◆ Problems and tasks
**1.** Decide whether each statement below agrees with the text on running off the bike. For each one, answer yes or no and quote the words from the text that decide it.
(a) The text advises cutting back on fueling about 20 to 30 minutes before the end of the bike.
(b) The text recommends lowering cadence toward the end of the bike.
(c) The text says only poorly trained athletes start the run on heavy legs.
**2.** Answer these questions using the text on running off the bike.
(a) How much should cadence be raised toward the end of the bike?
(b) How does the text say to keep drinking?
(c) If aerobic fitness is not up to par, what may the drop in run performance come from?
**3.** List every word the text on running off the bike uses to describe the legs that everyone faces the run on.

◆ Given text
If you think you’re doing everything right but still find a big drop between your training runs and your race day performance, it might pay to look at your overall aerobic fitness. If your fitness isn’t totally up to par, the drop in run performance may be down to the energy (and fitness) you expended on the first two legs. 


Fuel up on the bike

For longer triathlons, staying on top of calories and spacing them out evenly is another important piece of running well off the bike. Its easier to eat on the bike, so take advantage of it. 

Also, don’t neglect the hydration if you are taking in calories through gels. Its sometimes hard to feel how much you are sweating on the bike. Keep drinking, early and often. 

Cut back on fueling about 20-30 minutes before the end of the bike to give your stomach time to digest and settle before the jostling of the run starts. Ensuring that the calories you consume digest well while racing hard can make the difference between a great run split and a shuffle run to the finish.


Bike pacing & cadence

I’ve heard many guys post-race touting their bike time yet failing to mention they blew up or walked across the line during the run. You need to race the bike to perform well, but you need to race smart and even and aim for a split where there are not excessive spikes or drops in watts during the course of the race.

It’s the same for cadence. Avoid spikes or drops in the average cadence to help set up a good run. In general even pace and power should lead to an even split between the first and second half of the bike which should set everything up for a great finish.

One quick exception? Toward the end of the bike, when you’re paring back your eating and drinking, increase your cadence by 5-10 rpm to prime your legs for the run.



Bottom line, you don’t need to dread T2. Everyone gets off the bike and faces the run on tired, heavy, wobbly legs, but if you’ve practiced and trained for that moment, you’ll be ready to shake off that feeling and power through the finish with a great run.

◆ Dataset entries
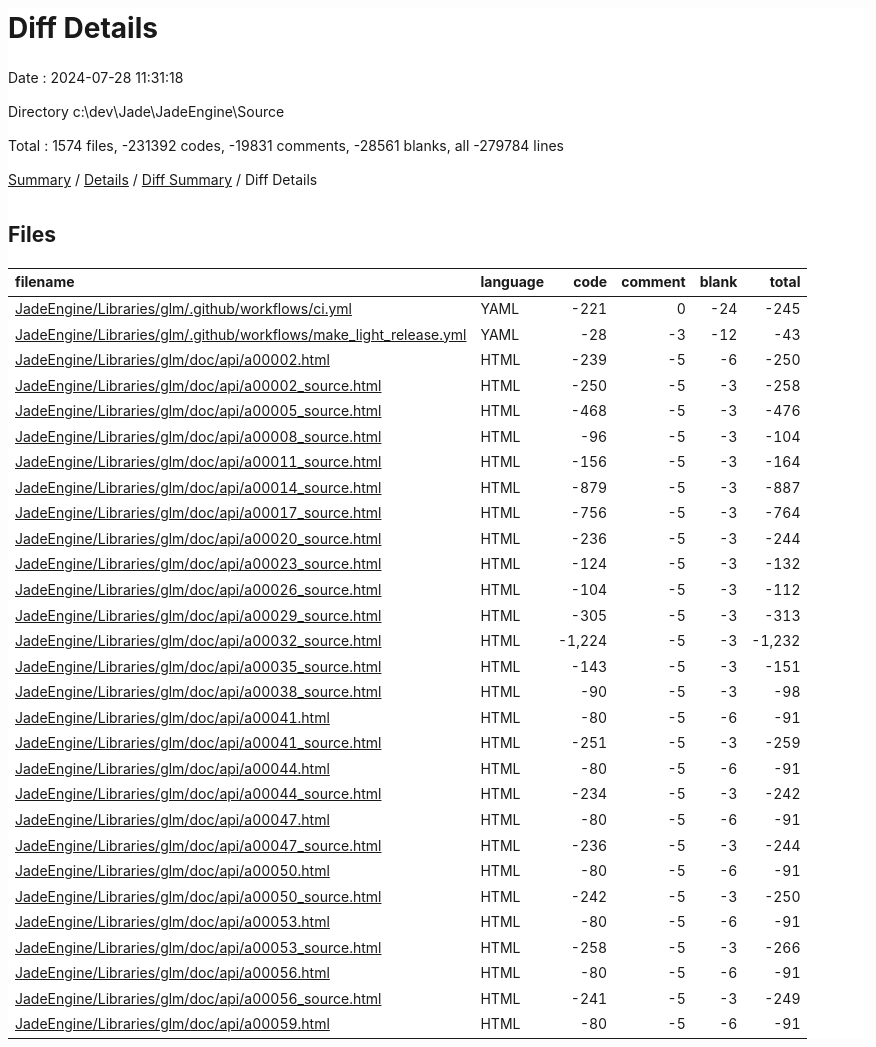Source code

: # Diff Details

Date : 2024-07-28 11:31:18

Directory c:\\dev\\Jade\\JadeEngine\\Source

Total : 1574 files,  -231392 codes, -19831 comments, -28561 blanks, all -279784 lines

[Summary](results.md) / [Details](details.md) / [Diff Summary](diff.md) / Diff Details

## Files
| filename | language | code | comment | blank | total |
| :--- | :--- | ---: | ---: | ---: | ---: |
| [JadeEngine/Libraries/glm/.github/workflows/ci.yml](/JadeEngine/Libraries/glm/.github/workflows/ci.yml) | YAML | -221 | 0 | -24 | -245 |
| [JadeEngine/Libraries/glm/.github/workflows/make_light_release.yml](/JadeEngine/Libraries/glm/.github/workflows/make_light_release.yml) | YAML | -28 | -3 | -12 | -43 |
| [JadeEngine/Libraries/glm/doc/api/a00002.html](/JadeEngine/Libraries/glm/doc/api/a00002.html) | HTML | -239 | -5 | -6 | -250 |
| [JadeEngine/Libraries/glm/doc/api/a00002_source.html](/JadeEngine/Libraries/glm/doc/api/a00002_source.html) | HTML | -250 | -5 | -3 | -258 |
| [JadeEngine/Libraries/glm/doc/api/a00005_source.html](/JadeEngine/Libraries/glm/doc/api/a00005_source.html) | HTML | -468 | -5 | -3 | -476 |
| [JadeEngine/Libraries/glm/doc/api/a00008_source.html](/JadeEngine/Libraries/glm/doc/api/a00008_source.html) | HTML | -96 | -5 | -3 | -104 |
| [JadeEngine/Libraries/glm/doc/api/a00011_source.html](/JadeEngine/Libraries/glm/doc/api/a00011_source.html) | HTML | -156 | -5 | -3 | -164 |
| [JadeEngine/Libraries/glm/doc/api/a00014_source.html](/JadeEngine/Libraries/glm/doc/api/a00014_source.html) | HTML | -879 | -5 | -3 | -887 |
| [JadeEngine/Libraries/glm/doc/api/a00017_source.html](/JadeEngine/Libraries/glm/doc/api/a00017_source.html) | HTML | -756 | -5 | -3 | -764 |
| [JadeEngine/Libraries/glm/doc/api/a00020_source.html](/JadeEngine/Libraries/glm/doc/api/a00020_source.html) | HTML | -236 | -5 | -3 | -244 |
| [JadeEngine/Libraries/glm/doc/api/a00023_source.html](/JadeEngine/Libraries/glm/doc/api/a00023_source.html) | HTML | -124 | -5 | -3 | -132 |
| [JadeEngine/Libraries/glm/doc/api/a00026_source.html](/JadeEngine/Libraries/glm/doc/api/a00026_source.html) | HTML | -104 | -5 | -3 | -112 |
| [JadeEngine/Libraries/glm/doc/api/a00029_source.html](/JadeEngine/Libraries/glm/doc/api/a00029_source.html) | HTML | -305 | -5 | -3 | -313 |
| [JadeEngine/Libraries/glm/doc/api/a00032_source.html](/JadeEngine/Libraries/glm/doc/api/a00032_source.html) | HTML | -1,224 | -5 | -3 | -1,232 |
| [JadeEngine/Libraries/glm/doc/api/a00035_source.html](/JadeEngine/Libraries/glm/doc/api/a00035_source.html) | HTML | -143 | -5 | -3 | -151 |
| [JadeEngine/Libraries/glm/doc/api/a00038_source.html](/JadeEngine/Libraries/glm/doc/api/a00038_source.html) | HTML | -90 | -5 | -3 | -98 |
| [JadeEngine/Libraries/glm/doc/api/a00041.html](/JadeEngine/Libraries/glm/doc/api/a00041.html) | HTML | -80 | -5 | -6 | -91 |
| [JadeEngine/Libraries/glm/doc/api/a00041_source.html](/JadeEngine/Libraries/glm/doc/api/a00041_source.html) | HTML | -251 | -5 | -3 | -259 |
| [JadeEngine/Libraries/glm/doc/api/a00044.html](/JadeEngine/Libraries/glm/doc/api/a00044.html) | HTML | -80 | -5 | -6 | -91 |
| [JadeEngine/Libraries/glm/doc/api/a00044_source.html](/JadeEngine/Libraries/glm/doc/api/a00044_source.html) | HTML | -234 | -5 | -3 | -242 |
| [JadeEngine/Libraries/glm/doc/api/a00047.html](/JadeEngine/Libraries/glm/doc/api/a00047.html) | HTML | -80 | -5 | -6 | -91 |
| [JadeEngine/Libraries/glm/doc/api/a00047_source.html](/JadeEngine/Libraries/glm/doc/api/a00047_source.html) | HTML | -236 | -5 | -3 | -244 |
| [JadeEngine/Libraries/glm/doc/api/a00050.html](/JadeEngine/Libraries/glm/doc/api/a00050.html) | HTML | -80 | -5 | -6 | -91 |
| [JadeEngine/Libraries/glm/doc/api/a00050_source.html](/JadeEngine/Libraries/glm/doc/api/a00050_source.html) | HTML | -242 | -5 | -3 | -250 |
| [JadeEngine/Libraries/glm/doc/api/a00053.html](/JadeEngine/Libraries/glm/doc/api/a00053.html) | HTML | -80 | -5 | -6 | -91 |
| [JadeEngine/Libraries/glm/doc/api/a00053_source.html](/JadeEngine/Libraries/glm/doc/api/a00053_source.html) | HTML | -258 | -5 | -3 | -266 |
| [JadeEngine/Libraries/glm/doc/api/a00056.html](/JadeEngine/Libraries/glm/doc/api/a00056.html) | HTML | -80 | -5 | -6 | -91 |
| [JadeEngine/Libraries/glm/doc/api/a00056_source.html](/JadeEngine/Libraries/glm/doc/api/a00056_source.html) | HTML | -241 | -5 | -3 | -249 |
| [JadeEngine/Libraries/glm/doc/api/a00059.html](/JadeEngine/Libraries/glm/doc/api/a00059.html) | HTML | -80 | -5 | -6 | -91 |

◆ Task-by-task results
**1.**
(a) Yes: "Cut back on fueling about 20-30 minutes before the end of the bike"
(b) No: "increase your cadence by 5-10 rpm to prime your legs for the run"
(c) No: "Everyone gets off the bike and faces the run on tired, heavy, wobbly legs"

**2.**
(a) By 5-10 rpm.
(b) Early and often.
(c) The energy (and fitness) spent on the first two legs.

**3.** tired, heavy, wobbly